> Da fare 1:
Ricopia dalla ricetta della vignarola il passo che comincia con le parole "Ingredienti" e termina dopo "senza perdere consistenza.".
> Da fare 2:
Riassumi in due frasi la ricetta della vignarola.

Ingredienti
Method
- Tagliate le zucchine a rondelle piuttosto alte, in modo che possano essere farcite, quindi svuotatele delicatamente con uno scavino, conservando la polpa interna. Cuocete le rondelle in olio extravergine a fiamma bassa: dovranno ammorbidirsi senza perdere consistenza.
- Lavorate la ricotta di capra con il pecorino romano fino a ottenere un composto omogeneo e saporito. Riempite le rondelle di zucchina con la crema ottenuta e tenetele da parte.
- Riducete il guanciale a striscioline e fatelo sudare in padella finché non diventa ben croccante. Scolatelo e tenetelo da parte.
- Nella stessa padella fate appassire dolcemente il porro con un filo d’olio, poi unite la polpa interna delle zucchine e fate cuocere per pochi minuti. Aggiungete il basilico soltanto alla fine, per preservarne il profumo.
- Separate le punte degli asparagi dai gambi. Scottate le punte in padella con olio, sale e pepe e mettetele da parte. Tagliate i gambi e cuoceteli con mezzo spicchio d’aglio e poca acqua per circa 10 minuti. Una volta pronti, frullateli insieme al composto di zucchine e porro. Filtrate la crema e regolatela con un filo d’olio e, se serve, poca acqua, fino a ottenere una consistenza liscia e vellutata.
- Lavate la scarola, tagliatela grossolanamente e cuocetela in padella per 7-8 minuti con uno spicchio d’aglio in camicia, poco sale e olio extravergine. Tenetela da parte. Nella stessa padella fate saltare rapidamente anche il radicchio rosso tagliato a striscioline.
- Pulite i carciofi eliminando le foglie esterne più dure e la peluria interna. Strofinateli con limone, affettateli sottilmente e lasciateli in acqua acidulata. Dividete le fettine in due parti: una parte cuocetela in padella con olio, aglio e menta, lasciandole croccanti; l’altra infarinatela leggermente con farina di riso e friggetela per pochi minuti, così da ottenere una componente più asciutta e fragrante.
- Impiattamento
- Stendete sul fondo del piatto la crema di asparagi e zucchine. Disponete sopra le zucchine ripiene, la scarola, il radicchio, le punte di asparagi, i carciofi trifolati e quelli fritti. Completate con il guanciale croccante e una nota finale di pistacchio tritato.
Note
Il risultato è una vignarola di nuova generazione: più strutturata, più elegante, più contemporanea.

> Materiale presentato:
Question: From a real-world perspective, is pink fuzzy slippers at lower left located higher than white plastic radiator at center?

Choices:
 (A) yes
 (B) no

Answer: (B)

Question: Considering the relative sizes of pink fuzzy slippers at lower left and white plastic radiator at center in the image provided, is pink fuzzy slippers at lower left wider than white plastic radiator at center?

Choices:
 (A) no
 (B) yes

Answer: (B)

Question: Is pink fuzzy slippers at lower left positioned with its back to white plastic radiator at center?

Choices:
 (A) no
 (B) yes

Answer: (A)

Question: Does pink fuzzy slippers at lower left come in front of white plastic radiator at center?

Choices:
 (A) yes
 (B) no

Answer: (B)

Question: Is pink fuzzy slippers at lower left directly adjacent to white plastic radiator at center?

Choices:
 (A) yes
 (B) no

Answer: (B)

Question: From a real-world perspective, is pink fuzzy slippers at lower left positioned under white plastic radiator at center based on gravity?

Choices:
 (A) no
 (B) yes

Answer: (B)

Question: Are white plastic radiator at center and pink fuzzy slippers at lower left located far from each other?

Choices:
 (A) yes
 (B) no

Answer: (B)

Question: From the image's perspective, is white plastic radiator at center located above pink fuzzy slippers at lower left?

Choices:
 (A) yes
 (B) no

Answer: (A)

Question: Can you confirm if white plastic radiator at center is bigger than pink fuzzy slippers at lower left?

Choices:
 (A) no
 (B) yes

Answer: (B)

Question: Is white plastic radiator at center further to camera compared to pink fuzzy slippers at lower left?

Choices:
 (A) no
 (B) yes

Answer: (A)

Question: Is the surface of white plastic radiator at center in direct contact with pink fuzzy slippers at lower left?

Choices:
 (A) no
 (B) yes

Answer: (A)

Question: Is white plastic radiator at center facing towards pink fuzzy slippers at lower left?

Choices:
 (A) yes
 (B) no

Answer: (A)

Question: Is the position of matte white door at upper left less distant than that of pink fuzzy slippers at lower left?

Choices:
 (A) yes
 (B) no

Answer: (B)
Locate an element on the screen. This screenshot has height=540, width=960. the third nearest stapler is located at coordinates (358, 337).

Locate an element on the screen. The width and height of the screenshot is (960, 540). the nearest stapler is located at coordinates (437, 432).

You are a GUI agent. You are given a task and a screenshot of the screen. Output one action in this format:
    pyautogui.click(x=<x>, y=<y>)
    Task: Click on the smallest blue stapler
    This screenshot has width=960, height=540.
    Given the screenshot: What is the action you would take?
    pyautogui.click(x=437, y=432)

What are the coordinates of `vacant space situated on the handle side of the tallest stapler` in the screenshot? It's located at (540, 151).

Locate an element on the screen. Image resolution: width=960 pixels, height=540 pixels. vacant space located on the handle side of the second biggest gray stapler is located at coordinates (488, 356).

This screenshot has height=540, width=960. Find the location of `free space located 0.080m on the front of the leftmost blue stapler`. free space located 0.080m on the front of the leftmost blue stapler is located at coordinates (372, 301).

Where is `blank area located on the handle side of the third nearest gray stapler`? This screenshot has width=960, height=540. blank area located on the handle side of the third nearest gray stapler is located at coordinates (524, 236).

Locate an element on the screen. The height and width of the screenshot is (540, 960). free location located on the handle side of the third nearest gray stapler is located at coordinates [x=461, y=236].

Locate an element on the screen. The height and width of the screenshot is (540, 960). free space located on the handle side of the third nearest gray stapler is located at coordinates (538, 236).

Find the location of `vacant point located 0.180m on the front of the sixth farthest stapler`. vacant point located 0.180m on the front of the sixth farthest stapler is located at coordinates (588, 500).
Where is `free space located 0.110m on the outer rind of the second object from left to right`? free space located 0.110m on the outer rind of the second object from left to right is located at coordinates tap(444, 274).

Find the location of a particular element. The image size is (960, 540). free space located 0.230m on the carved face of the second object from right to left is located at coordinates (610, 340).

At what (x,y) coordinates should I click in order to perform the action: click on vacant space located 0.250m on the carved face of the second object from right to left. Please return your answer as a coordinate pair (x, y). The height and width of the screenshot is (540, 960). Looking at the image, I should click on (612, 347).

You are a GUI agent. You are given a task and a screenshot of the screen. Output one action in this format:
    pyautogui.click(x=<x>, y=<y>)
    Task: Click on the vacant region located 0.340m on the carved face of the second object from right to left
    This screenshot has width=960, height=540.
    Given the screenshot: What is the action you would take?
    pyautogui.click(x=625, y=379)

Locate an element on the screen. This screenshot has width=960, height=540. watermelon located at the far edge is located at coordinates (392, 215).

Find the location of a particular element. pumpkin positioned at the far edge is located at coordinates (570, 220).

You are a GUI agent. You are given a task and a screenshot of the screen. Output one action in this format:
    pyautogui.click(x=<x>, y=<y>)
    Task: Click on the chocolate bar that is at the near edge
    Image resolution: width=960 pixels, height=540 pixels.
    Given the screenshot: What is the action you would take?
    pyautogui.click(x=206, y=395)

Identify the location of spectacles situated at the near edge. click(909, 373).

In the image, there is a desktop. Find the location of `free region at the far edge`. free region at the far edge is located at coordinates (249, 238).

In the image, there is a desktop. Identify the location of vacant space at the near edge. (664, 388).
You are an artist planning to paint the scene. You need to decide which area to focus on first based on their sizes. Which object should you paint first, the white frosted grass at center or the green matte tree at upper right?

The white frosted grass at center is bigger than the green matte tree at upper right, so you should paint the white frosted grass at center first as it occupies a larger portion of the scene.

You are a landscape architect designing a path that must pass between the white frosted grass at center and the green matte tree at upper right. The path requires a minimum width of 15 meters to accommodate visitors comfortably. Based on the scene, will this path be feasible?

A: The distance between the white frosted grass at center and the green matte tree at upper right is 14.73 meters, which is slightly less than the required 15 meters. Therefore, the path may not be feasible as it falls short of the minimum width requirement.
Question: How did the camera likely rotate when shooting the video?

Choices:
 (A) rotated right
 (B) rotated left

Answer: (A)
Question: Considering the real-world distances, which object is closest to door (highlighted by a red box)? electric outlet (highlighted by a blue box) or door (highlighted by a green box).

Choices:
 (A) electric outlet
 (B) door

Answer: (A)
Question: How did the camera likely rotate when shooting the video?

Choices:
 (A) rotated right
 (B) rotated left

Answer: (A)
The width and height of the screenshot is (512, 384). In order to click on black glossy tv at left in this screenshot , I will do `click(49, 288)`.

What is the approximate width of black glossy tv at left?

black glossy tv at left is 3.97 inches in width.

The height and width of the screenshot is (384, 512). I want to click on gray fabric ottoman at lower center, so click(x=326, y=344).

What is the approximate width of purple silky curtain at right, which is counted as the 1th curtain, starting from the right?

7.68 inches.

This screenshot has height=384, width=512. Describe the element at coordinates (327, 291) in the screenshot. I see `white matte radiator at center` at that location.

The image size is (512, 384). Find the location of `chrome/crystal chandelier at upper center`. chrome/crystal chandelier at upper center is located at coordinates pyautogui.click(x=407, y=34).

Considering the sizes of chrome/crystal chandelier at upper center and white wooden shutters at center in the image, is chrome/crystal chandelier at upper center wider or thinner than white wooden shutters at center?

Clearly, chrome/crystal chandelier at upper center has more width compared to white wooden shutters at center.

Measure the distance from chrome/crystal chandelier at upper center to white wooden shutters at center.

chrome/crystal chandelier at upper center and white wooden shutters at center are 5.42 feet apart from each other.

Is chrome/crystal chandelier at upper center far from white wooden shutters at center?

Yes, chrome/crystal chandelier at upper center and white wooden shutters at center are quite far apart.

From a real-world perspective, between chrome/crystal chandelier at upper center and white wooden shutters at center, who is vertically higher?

> Soluzione svolta 1:
Ingredienti
Method
- Tagliate le zucchine a rondelle piuttosto alte, in modo che possano essere farcite, quindi svuotatele delicatamente con uno scavino, conservando la polpa interna. Cuocete le rondelle in olio extravergine a fiamma bassa: dovranno ammorbidirsi senza perdere consistenza.

> Soluzione svolta 2:
Si preparano a parte zucchine farcite con ricotta di capra e pecorino, guanciale croccante, una crema di asparagi, zucchine e porro, scarola e radicchio in padella e carciofi in parte trifolati e in parte fritti. Nel piatto la crema fa da base a tutti gli altri componenti, completati con guanciale e pistacchio tritato, per una vignarola di nuova generazione più strutturata, elegante e contemporanea.